In the Weibull model, positive coefficients indicate longer survival. The coalition coefficient of -0.262 translates to a time ratio of 0.77—coalition survive nearly 33% less than single-cabinets. The predicted durations show single-cabinets lasting approximately 12 years under average conditions, compared to 9.3 years for coliation-cabinets.

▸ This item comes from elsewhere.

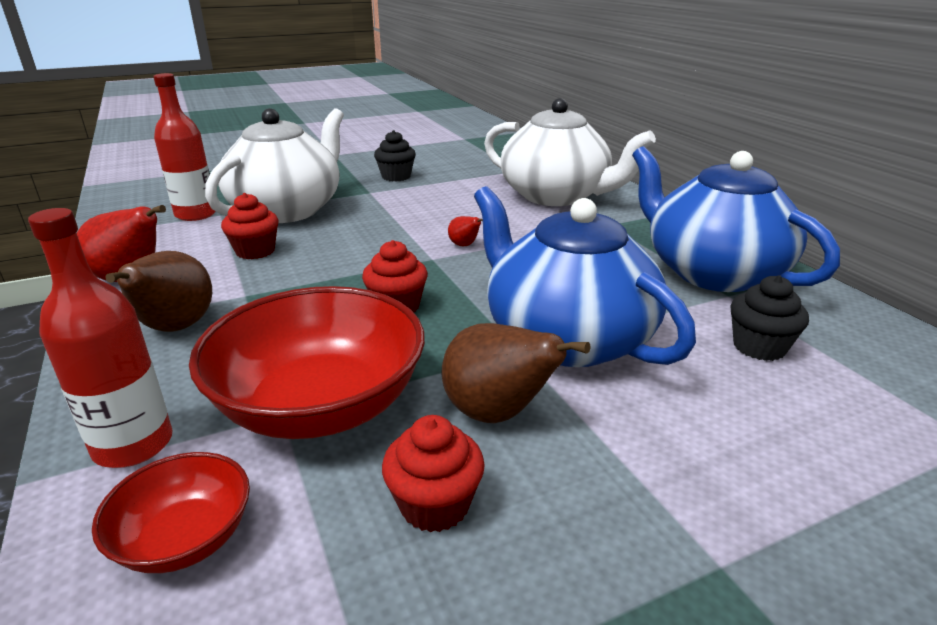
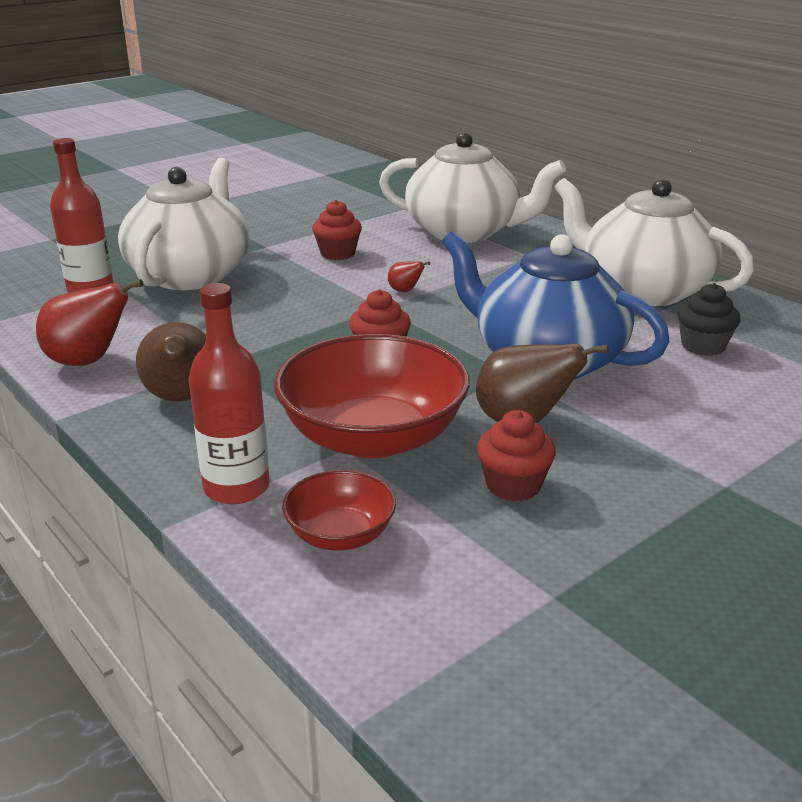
camera: 15 degrees left, 0 degrees up
red cupcake [221,193,279,259] -> red cupcake moved to [312,200,362,260]
black cupcake [374,130,416,182] -> none
blue teapot [632,146,840,292] -> white teapot [555,178,754,306]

The shape parameter of 1.39 indicates positive duration dependence—the hazard increases over time. Cabinets become increasingly vulnerable the longer they survive. This suggests that the hazard ratio for Coalition is not constant, meaning that the PH assumption may be violate

Adding a coalition and time interaction allows the effect of being a coalition government to vary smoothly over the cabinet’s lifespan. This accommodates a non-proportional (time-varying) effect of coalition status.